- _Saved data entries_
◇ ◇ ◇
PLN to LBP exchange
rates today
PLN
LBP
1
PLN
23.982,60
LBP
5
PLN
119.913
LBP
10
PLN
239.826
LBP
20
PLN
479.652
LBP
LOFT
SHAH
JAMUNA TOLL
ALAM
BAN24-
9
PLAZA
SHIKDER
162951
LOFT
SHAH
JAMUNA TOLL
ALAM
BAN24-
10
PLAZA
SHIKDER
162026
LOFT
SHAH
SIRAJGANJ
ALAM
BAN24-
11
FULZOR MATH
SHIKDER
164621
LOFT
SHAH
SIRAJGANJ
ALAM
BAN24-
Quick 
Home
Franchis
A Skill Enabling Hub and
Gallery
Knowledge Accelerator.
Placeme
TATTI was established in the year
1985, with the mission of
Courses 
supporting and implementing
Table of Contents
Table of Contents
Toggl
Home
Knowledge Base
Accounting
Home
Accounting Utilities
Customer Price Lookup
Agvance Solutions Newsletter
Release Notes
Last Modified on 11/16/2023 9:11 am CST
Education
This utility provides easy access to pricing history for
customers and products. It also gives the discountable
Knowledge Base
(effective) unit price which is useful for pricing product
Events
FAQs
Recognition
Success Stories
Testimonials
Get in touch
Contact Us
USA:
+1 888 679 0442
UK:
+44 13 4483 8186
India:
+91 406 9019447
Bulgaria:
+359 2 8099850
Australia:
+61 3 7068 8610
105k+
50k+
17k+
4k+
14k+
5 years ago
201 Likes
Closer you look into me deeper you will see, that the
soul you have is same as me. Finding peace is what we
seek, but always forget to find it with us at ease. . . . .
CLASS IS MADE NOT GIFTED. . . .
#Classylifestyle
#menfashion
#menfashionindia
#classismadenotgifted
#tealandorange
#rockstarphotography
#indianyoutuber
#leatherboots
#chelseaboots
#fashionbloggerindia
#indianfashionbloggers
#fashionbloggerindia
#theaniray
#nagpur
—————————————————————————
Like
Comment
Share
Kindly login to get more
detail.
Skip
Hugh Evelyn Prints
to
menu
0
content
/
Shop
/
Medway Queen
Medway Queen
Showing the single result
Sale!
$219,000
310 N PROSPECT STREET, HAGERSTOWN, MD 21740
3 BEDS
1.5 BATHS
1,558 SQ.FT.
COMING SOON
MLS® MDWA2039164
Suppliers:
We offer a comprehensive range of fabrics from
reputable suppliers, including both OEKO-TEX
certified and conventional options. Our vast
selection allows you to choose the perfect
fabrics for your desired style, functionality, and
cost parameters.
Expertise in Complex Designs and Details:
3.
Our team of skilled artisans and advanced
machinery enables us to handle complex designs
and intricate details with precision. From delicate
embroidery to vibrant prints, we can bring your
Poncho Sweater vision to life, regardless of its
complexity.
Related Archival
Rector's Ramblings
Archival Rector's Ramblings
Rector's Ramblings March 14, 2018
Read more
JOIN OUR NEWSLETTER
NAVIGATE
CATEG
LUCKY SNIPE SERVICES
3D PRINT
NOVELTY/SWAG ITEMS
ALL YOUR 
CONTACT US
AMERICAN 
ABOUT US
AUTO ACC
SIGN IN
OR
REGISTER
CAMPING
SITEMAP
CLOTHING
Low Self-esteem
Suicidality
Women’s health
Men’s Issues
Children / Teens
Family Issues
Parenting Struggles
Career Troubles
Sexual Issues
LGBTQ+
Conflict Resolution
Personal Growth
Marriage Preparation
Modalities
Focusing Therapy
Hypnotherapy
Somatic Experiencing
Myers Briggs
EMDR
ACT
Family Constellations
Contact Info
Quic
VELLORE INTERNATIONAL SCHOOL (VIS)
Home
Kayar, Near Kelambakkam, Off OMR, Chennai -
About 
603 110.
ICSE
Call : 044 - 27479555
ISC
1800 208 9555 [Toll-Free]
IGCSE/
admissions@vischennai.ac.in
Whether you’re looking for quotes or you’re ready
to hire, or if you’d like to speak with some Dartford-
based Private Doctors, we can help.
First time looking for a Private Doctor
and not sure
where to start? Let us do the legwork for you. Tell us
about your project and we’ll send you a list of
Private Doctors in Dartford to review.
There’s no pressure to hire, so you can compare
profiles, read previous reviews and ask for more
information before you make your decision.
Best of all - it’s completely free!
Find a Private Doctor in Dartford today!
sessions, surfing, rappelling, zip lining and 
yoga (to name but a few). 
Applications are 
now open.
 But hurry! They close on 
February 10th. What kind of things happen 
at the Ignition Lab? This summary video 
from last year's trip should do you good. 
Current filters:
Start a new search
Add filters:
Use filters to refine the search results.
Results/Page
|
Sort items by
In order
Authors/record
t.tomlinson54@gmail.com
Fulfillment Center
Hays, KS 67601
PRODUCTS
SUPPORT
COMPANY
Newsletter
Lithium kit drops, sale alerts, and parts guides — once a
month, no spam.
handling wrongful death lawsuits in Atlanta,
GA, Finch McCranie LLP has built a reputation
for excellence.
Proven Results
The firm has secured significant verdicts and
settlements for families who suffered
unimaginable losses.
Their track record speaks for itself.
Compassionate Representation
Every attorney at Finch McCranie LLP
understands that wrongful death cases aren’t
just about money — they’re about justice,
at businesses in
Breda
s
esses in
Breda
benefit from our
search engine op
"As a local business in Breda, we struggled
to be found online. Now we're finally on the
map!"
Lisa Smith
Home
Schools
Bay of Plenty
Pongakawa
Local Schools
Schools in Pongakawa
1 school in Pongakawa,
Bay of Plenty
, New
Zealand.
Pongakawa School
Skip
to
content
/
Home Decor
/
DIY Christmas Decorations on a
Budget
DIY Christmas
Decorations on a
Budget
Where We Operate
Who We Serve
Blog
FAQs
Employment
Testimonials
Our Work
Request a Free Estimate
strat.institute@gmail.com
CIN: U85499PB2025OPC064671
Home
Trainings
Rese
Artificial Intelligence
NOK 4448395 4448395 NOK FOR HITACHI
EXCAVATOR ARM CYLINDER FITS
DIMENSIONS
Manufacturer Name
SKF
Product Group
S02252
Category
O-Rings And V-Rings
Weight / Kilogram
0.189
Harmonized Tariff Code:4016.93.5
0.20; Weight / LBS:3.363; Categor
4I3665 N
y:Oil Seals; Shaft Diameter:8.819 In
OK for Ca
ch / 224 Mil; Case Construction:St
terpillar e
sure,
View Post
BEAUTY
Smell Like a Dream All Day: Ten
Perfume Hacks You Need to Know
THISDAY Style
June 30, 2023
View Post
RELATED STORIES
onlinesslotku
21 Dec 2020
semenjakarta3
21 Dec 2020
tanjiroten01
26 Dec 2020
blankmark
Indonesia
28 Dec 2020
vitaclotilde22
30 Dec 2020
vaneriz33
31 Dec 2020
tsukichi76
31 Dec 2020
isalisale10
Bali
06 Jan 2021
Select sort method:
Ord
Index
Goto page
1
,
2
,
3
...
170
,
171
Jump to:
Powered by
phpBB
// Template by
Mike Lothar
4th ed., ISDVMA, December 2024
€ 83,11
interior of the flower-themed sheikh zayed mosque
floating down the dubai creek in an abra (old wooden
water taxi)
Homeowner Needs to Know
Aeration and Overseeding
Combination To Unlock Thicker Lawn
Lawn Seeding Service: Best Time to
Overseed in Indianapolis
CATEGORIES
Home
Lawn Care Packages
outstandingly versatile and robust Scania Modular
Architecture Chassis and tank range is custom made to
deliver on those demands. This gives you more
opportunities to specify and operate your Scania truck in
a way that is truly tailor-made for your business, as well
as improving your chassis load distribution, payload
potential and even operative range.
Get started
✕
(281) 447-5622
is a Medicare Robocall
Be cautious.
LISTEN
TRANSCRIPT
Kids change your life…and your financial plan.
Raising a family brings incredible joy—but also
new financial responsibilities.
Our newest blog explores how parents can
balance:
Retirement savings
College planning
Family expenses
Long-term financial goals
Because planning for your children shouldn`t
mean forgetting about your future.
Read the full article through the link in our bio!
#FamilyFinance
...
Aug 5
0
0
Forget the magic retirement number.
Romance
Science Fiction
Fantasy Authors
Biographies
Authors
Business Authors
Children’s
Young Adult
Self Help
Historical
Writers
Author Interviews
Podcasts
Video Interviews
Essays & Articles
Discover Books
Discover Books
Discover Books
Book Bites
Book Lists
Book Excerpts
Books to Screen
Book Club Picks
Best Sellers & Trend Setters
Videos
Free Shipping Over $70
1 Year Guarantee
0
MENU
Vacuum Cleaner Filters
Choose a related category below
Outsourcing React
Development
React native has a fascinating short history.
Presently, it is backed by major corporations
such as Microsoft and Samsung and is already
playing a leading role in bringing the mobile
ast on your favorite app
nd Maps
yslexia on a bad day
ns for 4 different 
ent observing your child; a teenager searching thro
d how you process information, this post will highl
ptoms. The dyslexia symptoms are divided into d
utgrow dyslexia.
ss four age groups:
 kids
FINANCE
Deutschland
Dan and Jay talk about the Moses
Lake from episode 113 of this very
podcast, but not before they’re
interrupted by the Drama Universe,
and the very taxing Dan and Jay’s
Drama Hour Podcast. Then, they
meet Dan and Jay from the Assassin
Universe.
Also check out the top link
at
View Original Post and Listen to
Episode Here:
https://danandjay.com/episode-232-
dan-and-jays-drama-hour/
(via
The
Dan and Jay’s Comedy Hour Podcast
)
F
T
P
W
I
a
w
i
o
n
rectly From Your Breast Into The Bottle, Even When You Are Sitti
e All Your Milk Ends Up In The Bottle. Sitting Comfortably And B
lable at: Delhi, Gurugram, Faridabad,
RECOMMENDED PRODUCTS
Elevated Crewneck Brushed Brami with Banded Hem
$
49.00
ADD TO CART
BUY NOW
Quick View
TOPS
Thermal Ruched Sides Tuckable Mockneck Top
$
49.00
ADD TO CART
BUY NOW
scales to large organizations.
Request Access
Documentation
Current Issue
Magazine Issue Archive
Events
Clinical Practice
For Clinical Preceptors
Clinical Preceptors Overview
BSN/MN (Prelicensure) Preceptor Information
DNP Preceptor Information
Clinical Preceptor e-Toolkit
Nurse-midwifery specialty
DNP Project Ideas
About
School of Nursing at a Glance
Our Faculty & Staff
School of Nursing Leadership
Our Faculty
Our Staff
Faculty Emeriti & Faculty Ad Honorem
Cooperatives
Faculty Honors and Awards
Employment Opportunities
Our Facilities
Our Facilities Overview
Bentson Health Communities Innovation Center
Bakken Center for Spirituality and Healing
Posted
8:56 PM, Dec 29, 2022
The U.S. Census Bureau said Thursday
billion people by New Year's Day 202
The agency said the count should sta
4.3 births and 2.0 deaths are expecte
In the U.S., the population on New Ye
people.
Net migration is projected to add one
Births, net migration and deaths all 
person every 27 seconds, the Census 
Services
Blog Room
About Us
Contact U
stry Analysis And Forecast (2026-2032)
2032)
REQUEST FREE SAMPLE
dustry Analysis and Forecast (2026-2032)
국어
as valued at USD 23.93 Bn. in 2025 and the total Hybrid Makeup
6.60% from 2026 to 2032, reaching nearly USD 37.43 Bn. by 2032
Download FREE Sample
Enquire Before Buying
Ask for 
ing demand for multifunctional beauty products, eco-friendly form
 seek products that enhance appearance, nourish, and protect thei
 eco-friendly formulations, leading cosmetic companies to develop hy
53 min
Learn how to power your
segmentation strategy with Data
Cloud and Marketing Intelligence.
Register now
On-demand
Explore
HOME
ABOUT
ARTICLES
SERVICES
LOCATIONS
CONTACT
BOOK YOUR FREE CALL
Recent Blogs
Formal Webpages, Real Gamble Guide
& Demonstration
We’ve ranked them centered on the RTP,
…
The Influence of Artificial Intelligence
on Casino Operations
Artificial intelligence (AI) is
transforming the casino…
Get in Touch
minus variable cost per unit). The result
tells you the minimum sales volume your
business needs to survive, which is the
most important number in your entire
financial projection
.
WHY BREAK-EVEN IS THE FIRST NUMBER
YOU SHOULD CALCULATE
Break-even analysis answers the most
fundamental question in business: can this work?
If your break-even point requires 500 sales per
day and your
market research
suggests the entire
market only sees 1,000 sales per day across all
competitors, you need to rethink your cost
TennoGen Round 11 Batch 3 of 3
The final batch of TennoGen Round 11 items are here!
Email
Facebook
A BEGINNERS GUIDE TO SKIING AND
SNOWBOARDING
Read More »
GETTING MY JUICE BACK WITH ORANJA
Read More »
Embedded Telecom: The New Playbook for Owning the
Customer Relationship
◇ ◇ ◇
- _Work item_
Please list every line from the entries above that contains the word "TennoGen".

- _Solved exercise_
TennoGen Round 11 Batch 3 of 3
The final batch of TennoGen Round 11 items are here!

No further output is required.